── Data in this exercise ──

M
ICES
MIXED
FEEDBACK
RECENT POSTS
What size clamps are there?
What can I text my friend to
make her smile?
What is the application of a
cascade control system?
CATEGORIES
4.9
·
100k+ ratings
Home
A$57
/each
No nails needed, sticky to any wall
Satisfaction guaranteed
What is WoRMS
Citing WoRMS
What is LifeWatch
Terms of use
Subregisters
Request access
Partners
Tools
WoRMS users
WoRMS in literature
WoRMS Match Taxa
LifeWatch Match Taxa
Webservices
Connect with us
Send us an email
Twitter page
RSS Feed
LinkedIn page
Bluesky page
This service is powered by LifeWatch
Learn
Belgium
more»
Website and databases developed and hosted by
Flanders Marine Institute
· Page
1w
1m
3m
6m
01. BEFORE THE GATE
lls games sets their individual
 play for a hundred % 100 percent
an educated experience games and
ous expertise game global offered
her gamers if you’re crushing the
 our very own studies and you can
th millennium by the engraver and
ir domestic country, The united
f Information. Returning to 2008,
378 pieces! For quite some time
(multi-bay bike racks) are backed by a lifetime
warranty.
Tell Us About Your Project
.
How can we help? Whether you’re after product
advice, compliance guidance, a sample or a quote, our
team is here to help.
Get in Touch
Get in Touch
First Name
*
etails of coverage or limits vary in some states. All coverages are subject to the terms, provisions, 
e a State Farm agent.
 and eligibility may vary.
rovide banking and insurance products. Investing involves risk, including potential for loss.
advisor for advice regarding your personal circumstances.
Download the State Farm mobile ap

───
── Data in this exercise ──

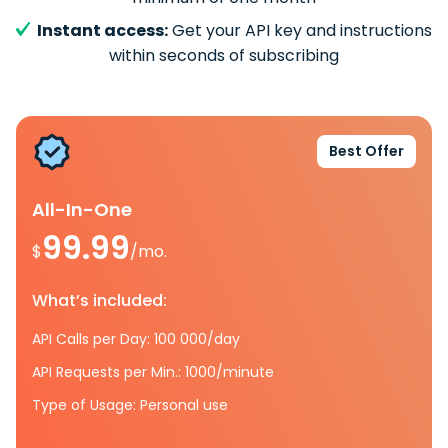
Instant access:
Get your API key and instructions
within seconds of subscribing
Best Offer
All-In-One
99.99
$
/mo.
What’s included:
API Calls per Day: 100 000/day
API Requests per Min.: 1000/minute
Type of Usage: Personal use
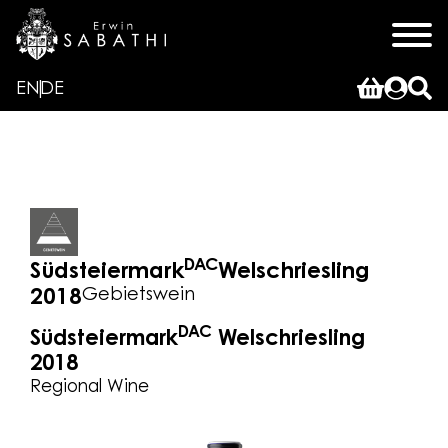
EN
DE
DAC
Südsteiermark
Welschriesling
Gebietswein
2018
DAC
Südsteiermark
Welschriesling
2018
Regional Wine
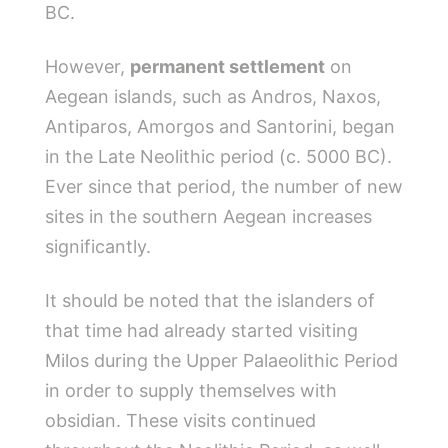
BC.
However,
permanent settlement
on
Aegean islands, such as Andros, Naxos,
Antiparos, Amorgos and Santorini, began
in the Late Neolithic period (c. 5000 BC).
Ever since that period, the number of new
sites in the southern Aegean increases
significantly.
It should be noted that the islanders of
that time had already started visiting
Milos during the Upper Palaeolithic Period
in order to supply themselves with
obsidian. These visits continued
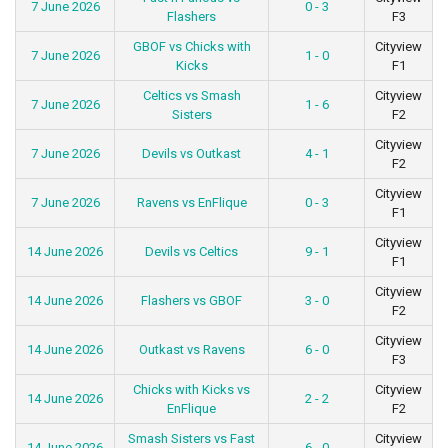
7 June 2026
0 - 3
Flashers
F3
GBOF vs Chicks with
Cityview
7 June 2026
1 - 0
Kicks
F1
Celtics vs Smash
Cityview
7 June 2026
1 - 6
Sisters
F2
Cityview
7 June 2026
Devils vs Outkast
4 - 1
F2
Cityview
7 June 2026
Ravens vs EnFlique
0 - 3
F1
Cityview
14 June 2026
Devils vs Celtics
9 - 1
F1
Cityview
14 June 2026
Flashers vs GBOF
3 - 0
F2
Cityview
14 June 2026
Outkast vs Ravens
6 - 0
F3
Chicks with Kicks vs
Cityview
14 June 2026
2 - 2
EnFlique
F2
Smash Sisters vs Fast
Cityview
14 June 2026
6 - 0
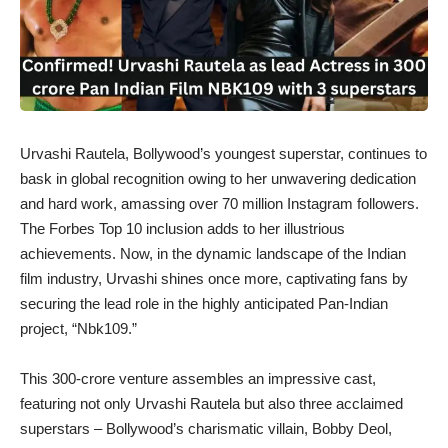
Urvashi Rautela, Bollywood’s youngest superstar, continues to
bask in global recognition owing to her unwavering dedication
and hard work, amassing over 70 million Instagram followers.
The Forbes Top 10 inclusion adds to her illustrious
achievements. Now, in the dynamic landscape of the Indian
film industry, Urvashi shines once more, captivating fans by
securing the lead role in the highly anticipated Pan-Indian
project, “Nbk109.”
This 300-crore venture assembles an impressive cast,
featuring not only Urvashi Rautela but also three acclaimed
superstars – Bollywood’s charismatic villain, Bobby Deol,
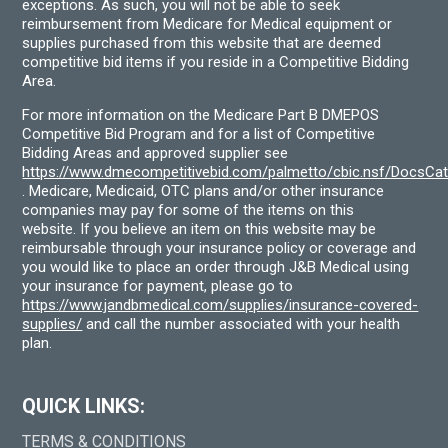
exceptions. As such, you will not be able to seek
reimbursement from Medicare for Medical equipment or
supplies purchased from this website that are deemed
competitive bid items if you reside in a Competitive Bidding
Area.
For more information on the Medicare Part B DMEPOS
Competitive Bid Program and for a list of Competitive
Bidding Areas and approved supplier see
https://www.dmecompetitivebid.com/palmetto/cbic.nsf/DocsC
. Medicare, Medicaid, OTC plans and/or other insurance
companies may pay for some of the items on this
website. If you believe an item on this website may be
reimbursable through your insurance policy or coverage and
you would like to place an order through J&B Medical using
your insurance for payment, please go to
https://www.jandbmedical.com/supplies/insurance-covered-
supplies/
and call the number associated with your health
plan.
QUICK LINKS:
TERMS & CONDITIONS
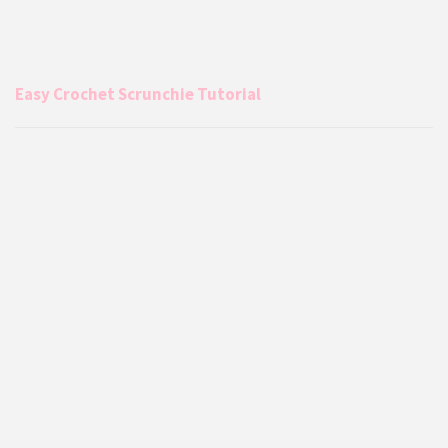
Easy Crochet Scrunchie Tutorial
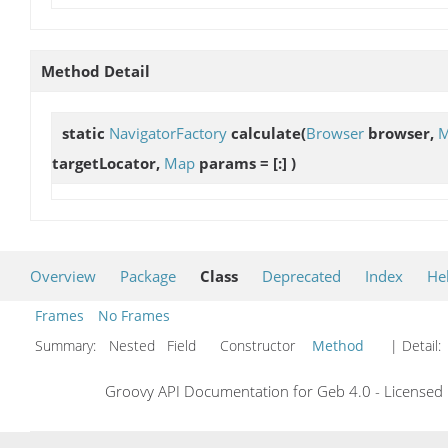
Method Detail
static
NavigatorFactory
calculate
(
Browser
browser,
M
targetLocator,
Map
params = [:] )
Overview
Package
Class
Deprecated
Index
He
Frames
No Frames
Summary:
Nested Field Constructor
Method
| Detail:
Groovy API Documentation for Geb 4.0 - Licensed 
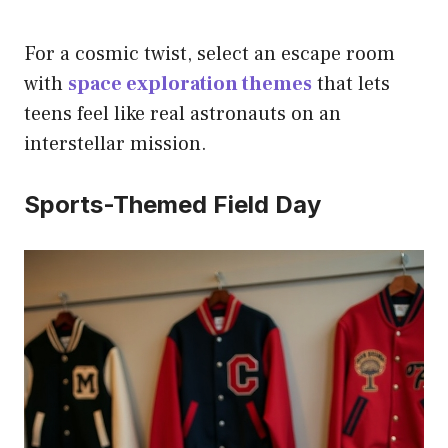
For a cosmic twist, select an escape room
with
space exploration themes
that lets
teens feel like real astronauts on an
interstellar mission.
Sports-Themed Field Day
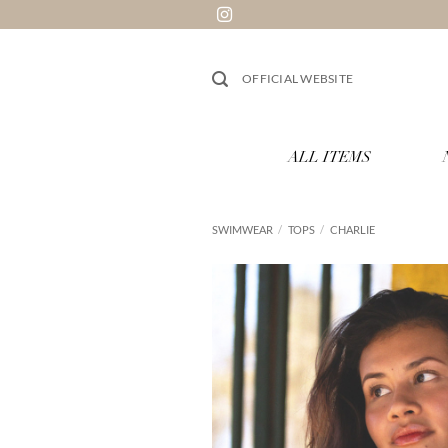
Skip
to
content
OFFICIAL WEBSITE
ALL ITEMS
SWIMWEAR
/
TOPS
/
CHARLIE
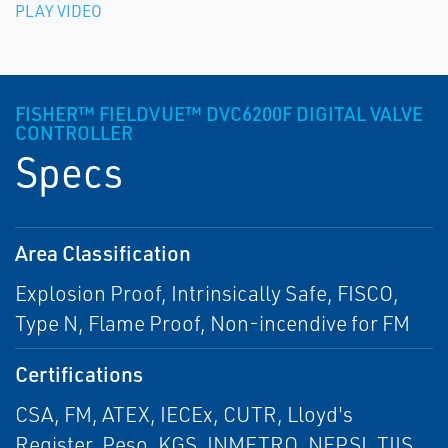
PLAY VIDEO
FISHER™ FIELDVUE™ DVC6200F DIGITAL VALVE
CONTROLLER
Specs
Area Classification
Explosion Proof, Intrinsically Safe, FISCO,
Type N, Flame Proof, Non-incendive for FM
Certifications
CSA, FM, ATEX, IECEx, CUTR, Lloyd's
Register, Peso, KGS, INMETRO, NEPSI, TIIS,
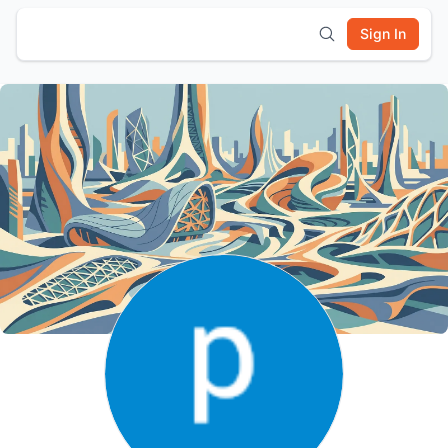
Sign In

───

> Your goal: Output exactly the stretch of the listing that begins at the line containing "securing the lead" and ends at the line containing "For more information", both kept. Omit pictures and everything else.

> Exercise solution:
securing the lead role in the highly anticipated Pan-Indian
project, “Nbk109.”
This 300-crore venture assembles an impressive cast,
featuring not only Urvashi Rautela but also three acclaimed
superstars – Bollywood’s charismatic villain, Bobby Deol,
exceptions. As such, you will not be able to seek
reimbursement from Medicare for Medical equipment or
supplies purchased from this website that are deemed
competitive bid items if you reside in a Competitive Bidding
Area.
For more information on the Medicare Part B DMEPOS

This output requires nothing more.